- TRY IT: Go through the entries below from the first line and output each one exactly, up to and including the line with "APARATOS ELECTRODOMESTICOS. ETC.".

Stored data entries:
----------

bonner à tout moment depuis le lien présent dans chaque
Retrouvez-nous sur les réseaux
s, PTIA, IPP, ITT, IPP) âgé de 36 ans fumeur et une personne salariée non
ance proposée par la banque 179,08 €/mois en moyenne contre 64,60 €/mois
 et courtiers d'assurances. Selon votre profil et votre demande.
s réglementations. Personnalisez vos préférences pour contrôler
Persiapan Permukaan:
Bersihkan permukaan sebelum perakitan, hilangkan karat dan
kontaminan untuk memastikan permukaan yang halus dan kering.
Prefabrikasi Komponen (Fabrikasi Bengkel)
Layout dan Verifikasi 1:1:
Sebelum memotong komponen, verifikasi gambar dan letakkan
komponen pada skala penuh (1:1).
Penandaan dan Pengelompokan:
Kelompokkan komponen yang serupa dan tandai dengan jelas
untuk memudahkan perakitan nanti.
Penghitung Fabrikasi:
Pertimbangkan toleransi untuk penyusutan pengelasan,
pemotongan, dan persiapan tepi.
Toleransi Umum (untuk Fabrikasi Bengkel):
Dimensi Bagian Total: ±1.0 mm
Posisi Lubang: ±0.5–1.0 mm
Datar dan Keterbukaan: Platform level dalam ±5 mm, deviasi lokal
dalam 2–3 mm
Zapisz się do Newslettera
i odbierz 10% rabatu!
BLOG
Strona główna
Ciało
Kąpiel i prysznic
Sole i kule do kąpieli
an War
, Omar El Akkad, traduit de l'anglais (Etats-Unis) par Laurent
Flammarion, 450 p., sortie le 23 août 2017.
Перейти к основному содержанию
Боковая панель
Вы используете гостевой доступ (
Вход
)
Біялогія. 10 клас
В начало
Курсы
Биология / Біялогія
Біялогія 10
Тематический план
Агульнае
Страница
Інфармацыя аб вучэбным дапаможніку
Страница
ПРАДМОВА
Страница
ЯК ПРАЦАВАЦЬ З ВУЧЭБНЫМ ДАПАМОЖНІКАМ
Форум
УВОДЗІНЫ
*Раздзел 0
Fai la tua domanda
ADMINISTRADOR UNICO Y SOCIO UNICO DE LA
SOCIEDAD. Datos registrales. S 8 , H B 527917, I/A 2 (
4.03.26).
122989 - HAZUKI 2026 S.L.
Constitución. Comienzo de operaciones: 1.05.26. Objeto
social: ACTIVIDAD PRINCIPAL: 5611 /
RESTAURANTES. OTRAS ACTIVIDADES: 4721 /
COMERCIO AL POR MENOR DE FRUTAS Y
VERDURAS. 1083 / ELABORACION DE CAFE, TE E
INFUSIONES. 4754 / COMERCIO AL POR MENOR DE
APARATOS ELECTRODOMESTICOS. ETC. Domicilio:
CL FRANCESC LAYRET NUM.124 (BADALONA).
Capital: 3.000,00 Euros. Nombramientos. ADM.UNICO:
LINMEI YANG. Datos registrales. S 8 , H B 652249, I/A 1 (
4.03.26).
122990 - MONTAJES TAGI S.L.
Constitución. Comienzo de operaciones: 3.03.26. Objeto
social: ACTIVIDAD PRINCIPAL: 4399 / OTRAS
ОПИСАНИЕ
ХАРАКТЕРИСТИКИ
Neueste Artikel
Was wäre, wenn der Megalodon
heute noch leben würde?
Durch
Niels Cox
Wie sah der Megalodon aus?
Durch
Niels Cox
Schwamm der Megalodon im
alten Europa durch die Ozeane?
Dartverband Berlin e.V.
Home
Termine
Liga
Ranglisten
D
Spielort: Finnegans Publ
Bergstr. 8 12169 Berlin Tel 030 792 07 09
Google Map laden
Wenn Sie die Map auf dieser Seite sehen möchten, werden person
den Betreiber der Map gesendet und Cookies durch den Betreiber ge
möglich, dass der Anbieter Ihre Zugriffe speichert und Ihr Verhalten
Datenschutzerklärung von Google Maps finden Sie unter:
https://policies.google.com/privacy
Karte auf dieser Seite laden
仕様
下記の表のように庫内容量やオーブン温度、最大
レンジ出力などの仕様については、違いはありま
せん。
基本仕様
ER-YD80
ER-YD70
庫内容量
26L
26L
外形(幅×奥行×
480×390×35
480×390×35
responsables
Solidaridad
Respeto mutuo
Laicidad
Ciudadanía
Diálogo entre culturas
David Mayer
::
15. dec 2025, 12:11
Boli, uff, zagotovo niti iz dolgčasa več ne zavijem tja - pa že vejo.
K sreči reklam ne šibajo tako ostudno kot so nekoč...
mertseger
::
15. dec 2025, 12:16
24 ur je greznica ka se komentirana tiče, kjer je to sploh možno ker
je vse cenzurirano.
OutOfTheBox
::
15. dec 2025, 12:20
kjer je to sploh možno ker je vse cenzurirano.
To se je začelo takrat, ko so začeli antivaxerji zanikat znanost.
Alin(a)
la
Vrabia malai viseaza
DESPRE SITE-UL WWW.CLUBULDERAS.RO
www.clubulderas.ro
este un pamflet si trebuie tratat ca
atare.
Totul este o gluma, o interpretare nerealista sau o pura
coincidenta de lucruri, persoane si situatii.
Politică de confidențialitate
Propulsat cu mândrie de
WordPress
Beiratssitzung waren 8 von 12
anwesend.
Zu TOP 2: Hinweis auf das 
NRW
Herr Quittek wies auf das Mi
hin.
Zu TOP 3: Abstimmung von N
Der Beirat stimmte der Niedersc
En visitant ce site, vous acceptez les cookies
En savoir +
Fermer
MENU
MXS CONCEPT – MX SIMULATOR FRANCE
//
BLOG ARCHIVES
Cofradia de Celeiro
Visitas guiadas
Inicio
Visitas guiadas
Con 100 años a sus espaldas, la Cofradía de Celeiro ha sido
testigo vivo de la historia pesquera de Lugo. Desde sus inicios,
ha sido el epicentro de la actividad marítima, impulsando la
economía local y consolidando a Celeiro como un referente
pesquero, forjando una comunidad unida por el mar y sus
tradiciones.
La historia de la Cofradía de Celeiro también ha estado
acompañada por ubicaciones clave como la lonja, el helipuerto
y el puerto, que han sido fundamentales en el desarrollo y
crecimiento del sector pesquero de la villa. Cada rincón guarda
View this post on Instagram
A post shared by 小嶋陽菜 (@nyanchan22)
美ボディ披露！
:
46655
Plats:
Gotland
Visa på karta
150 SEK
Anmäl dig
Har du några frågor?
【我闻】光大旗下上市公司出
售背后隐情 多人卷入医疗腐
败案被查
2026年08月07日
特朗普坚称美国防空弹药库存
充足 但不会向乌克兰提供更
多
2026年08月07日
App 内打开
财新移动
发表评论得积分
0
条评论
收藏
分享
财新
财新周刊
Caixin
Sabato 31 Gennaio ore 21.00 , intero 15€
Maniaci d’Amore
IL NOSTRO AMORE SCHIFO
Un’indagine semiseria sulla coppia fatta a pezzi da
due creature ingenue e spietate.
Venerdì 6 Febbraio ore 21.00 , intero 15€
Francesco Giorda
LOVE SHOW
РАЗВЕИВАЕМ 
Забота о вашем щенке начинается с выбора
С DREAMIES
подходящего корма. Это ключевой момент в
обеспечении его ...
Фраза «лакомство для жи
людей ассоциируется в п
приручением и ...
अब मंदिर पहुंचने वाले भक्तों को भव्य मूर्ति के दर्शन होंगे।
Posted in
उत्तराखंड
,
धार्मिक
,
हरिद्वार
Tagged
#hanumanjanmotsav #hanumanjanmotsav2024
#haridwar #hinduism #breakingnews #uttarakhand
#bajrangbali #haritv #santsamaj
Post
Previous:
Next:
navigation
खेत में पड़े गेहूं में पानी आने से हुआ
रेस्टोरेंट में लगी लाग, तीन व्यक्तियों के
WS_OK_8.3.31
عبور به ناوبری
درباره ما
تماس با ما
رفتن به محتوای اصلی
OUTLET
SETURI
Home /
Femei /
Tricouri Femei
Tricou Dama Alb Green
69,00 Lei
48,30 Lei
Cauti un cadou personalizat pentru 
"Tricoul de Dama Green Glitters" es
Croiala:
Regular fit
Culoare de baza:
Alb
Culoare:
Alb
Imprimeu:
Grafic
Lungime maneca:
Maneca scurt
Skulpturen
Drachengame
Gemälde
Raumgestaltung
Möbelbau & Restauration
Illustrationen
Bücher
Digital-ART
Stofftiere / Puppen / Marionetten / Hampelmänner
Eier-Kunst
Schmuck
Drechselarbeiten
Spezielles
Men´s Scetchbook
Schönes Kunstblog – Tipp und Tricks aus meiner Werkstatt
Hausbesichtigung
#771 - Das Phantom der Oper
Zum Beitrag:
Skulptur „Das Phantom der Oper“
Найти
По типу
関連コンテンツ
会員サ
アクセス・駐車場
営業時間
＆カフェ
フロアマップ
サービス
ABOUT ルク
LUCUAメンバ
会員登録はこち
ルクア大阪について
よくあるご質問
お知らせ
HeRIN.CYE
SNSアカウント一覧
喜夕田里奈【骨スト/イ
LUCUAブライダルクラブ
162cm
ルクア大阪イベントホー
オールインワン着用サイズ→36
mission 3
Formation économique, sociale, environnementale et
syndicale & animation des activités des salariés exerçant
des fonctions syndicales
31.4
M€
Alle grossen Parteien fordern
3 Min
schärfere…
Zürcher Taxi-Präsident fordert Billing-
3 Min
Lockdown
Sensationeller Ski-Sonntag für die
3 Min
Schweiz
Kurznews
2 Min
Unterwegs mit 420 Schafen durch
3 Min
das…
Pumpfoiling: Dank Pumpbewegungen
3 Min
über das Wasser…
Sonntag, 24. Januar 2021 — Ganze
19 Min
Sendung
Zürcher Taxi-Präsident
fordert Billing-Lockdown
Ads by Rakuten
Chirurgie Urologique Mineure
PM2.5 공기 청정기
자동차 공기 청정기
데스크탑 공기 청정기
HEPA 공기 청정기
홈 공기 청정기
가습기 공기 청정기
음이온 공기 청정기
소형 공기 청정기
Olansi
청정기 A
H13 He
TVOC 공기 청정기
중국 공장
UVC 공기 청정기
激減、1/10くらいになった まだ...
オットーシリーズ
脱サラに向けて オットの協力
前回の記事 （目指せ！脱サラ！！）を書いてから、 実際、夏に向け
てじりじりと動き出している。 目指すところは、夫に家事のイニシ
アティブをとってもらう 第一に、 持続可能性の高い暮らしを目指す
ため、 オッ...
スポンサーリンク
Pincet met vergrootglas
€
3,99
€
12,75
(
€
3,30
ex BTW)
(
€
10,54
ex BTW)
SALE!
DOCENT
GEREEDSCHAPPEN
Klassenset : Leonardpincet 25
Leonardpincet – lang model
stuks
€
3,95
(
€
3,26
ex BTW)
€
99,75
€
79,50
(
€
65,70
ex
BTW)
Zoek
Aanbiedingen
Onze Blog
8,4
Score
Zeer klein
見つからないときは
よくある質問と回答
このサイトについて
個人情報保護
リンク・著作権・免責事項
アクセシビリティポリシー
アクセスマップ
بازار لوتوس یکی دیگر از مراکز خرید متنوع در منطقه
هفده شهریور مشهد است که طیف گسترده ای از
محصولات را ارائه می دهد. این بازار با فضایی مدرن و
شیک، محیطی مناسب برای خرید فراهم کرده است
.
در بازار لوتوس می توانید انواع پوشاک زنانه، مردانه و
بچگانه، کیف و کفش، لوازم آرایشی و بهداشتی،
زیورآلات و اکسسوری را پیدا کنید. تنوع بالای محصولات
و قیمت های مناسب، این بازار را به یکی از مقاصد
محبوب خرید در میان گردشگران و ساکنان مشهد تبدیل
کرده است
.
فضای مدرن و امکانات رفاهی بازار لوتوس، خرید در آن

----------

- WRITTEN RESPONSE:
bonner à tout moment depuis le lien présent dans chaque
Retrouvez-nous sur les réseaux
s, PTIA, IPP, ITT, IPP) âgé de 36 ans fumeur et une personne salariée non
ance proposée par la banque 179,08 €/mois en moyenne contre 64,60 €/mois
 et courtiers d'assurances. Selon votre profil et votre demande.
s réglementations. Personnalisez vos préférences pour contrôler
Persiapan Permukaan:
Bersihkan permukaan sebelum perakitan, hilangkan karat dan
kontaminan untuk memastikan permukaan yang halus dan kering.
Prefabrikasi Komponen (Fabrikasi Bengkel)
Layout dan Verifikasi 1:1:
Sebelum memotong komponen, verifikasi gambar dan letakkan
komponen pada skala penuh (1:1).
Penandaan dan Pengelompokan:
Kelompokkan komponen yang serupa dan tandai dengan jelas
untuk memudahkan perakitan nanti.
Penghitung Fabrikasi:
Pertimbangkan toleransi untuk penyusutan pengelasan,
pemotongan, dan persiapan tepi.
Toleransi Umum (untuk Fabrikasi Bengkel):
Dimensi Bagian Total: ±1.0 mm
Posisi Lubang: ±0.5–1.0 mm
Datar dan Keterbukaan: Platform level dalam ±5 mm, deviasi lokal
dalam 2–3 mm
Zapisz się do Newslettera
i odbierz 10% rabatu!
BLOG
Strona główna
Ciało
Kąpiel i prysznic
Sole i kule do kąpieli
an War
, Omar El Akkad, traduit de l'anglais (Etats-Unis) par Laurent
Flammarion, 450 p., sortie le 23 août 2017.
Перейти к основному содержанию
Боковая панель
Вы используете гостевой доступ (
Вход
)
Біялогія. 10 клас
В начало
Курсы
Биология / Біялогія
Біялогія 10
Тематический план
Агульнае
Страница
Інфармацыя аб вучэбным дапаможніку
Страница
ПРАДМОВА
Страница
ЯК ПРАЦАВАЦЬ З ВУЧЭБНЫМ ДАПАМОЖНІКАМ
Форум
УВОДЗІНЫ
*Раздзел 0
Fai la tua domanda
ADMINISTRADOR UNICO Y SOCIO UNICO DE LA
SOCIEDAD. Datos registrales. S 8 , H B 527917, I/A 2 (
4.03.26).
122989 - HAZUKI 2026 S.L.
Constitución. Comienzo de operaciones: 1.05.26. Objeto
social: ACTIVIDAD PRINCIPAL: 5611 /
RESTAURANTES. OTRAS ACTIVIDADES: 4721 /
COMERCIO AL POR MENOR DE FRUTAS Y
VERDURAS. 1083 / ELABORACION DE CAFE, TE E
INFUSIONES. 4754 / COMERCIO AL POR MENOR DE
APARATOS ELECTRODOMESTICOS. ETC. Domicilio:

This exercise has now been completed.